## SUPPLIED RECORDS
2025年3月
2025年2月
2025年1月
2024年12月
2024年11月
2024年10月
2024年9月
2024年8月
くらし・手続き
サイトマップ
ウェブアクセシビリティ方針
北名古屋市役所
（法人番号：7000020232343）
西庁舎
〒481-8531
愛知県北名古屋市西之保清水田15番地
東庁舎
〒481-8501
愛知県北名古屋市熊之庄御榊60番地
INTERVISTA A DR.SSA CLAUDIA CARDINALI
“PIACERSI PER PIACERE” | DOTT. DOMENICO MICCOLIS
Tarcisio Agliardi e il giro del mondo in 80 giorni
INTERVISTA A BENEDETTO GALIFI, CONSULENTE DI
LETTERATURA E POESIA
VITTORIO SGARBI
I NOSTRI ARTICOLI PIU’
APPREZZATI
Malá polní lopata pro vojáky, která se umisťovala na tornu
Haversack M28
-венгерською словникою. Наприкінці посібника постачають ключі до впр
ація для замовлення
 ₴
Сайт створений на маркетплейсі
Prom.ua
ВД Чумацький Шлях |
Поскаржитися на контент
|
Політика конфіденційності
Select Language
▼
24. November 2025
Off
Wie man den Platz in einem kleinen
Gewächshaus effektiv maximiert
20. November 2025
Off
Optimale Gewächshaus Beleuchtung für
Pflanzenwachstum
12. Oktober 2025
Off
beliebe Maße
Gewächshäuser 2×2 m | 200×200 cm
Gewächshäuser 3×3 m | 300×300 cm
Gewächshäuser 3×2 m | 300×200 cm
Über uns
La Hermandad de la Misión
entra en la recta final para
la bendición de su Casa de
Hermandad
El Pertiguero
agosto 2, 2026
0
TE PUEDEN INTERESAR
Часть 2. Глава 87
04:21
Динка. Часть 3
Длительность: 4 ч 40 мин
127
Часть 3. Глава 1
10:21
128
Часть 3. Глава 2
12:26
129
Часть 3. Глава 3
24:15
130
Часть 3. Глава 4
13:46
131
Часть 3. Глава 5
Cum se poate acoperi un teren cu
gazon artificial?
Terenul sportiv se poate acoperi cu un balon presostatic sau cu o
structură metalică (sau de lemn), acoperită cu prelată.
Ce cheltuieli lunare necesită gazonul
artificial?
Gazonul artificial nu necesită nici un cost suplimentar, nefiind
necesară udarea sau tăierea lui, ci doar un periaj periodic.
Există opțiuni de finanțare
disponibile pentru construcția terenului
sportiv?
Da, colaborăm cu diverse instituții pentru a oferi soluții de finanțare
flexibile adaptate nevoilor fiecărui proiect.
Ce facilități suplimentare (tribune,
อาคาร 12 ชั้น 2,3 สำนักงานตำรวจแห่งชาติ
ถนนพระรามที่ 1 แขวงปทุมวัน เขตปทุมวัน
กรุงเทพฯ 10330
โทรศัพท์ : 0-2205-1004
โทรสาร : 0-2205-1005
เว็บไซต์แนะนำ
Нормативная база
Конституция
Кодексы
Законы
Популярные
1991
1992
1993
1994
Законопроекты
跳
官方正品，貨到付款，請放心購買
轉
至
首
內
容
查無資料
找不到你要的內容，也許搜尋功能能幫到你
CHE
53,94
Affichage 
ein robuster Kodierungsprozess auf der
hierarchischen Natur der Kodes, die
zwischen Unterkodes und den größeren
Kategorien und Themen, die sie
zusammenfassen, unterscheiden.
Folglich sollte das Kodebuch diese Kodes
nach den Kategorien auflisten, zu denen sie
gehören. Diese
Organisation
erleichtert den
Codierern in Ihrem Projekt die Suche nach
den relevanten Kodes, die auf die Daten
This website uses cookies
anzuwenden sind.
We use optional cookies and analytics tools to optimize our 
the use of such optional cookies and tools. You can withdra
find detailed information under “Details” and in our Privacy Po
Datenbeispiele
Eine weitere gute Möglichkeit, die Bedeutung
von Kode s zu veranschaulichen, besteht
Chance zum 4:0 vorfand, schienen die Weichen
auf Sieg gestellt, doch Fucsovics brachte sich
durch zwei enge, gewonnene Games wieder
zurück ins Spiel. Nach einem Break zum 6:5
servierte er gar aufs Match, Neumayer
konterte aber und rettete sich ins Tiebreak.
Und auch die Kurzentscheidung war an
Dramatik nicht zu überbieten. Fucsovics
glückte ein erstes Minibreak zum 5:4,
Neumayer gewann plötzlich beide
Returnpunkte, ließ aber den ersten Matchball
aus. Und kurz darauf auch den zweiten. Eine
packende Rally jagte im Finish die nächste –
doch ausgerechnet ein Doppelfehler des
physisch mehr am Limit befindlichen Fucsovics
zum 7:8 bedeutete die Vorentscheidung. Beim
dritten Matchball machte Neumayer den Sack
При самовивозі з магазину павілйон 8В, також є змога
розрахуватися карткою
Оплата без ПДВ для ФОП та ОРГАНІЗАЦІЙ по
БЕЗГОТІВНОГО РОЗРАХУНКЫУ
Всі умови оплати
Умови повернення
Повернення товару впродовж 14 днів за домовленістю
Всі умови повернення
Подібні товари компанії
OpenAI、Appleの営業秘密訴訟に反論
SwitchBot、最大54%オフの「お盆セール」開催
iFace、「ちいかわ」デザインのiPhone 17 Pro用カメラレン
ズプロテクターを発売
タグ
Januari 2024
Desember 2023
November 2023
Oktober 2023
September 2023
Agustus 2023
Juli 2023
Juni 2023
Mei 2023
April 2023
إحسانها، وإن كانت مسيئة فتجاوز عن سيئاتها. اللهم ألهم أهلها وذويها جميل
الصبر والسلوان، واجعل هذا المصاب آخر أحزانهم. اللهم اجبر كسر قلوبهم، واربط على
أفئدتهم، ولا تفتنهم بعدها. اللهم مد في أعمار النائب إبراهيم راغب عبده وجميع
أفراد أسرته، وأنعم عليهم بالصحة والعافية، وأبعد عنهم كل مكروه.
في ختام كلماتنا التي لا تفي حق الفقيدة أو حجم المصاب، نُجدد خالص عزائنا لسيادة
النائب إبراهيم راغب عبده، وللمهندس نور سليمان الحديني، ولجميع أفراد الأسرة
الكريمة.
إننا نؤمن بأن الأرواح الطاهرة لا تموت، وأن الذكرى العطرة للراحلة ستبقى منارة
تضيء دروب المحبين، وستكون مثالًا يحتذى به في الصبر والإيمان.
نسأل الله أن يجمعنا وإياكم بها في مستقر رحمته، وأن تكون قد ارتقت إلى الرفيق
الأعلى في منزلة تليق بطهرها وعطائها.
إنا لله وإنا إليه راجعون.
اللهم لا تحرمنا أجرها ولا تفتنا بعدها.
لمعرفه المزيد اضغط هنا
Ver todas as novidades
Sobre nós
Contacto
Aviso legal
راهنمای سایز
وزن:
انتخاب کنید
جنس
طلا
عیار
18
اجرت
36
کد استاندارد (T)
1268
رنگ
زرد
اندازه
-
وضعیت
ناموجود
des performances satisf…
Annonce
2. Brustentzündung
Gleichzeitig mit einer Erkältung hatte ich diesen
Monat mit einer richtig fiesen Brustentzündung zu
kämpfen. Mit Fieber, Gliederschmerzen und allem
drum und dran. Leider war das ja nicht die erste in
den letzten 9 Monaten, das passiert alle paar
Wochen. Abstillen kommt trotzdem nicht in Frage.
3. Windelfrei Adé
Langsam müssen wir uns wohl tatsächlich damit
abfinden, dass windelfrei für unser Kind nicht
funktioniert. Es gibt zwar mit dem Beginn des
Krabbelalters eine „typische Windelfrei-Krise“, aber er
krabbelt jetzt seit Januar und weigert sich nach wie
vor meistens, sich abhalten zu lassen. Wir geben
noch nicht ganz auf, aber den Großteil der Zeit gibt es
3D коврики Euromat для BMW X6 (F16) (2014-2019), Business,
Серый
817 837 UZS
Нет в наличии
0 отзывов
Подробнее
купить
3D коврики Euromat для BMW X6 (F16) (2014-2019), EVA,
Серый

## INSTRUCTIONS TO FOLLOW
In your answer, include only the lines above starting at the line that holds "doch ausgerechnet ein Doppelfehler des" and ending at the line that holds "إحسانها، وإن كانت", copied exactly.

## REPLY
doch ausgerechnet ein Doppelfehler des
physisch mehr am Limit befindlichen Fucsovics
zum 7:8 bedeutete die Vorentscheidung. Beim
dritten Matchball machte Neumayer den Sack
При самовивозі з магазину павілйон 8В, також є змога
розрахуватися карткою
Оплата без ПДВ для ФОП та ОРГАНІЗАЦІЙ по
БЕЗГОТІВНОГО РОЗРАХУНКЫУ
Всі умови оплати
Умови повернення
Повернення товару впродовж 14 днів за домовленістю
Всі умови повернення
Подібні товари компанії
OpenAI、Appleの営業秘密訴訟に反論
SwitchBot、最大54%オフの「お盆セール」開催
iFace、「ちいかわ」デザインのiPhone 17 Pro用カメラレン
ズプロテクターを発売
タグ
Januari 2024
Desember 2023
November 2023
Oktober 2023
September 2023
Agustus 2023
Juli 2023
Juni 2023
Mei 2023
April 2023
إحسانها، وإن كانت مسيئة فتجاوز عن سيئاتها. اللهم ألهم أهلها وذويها جميل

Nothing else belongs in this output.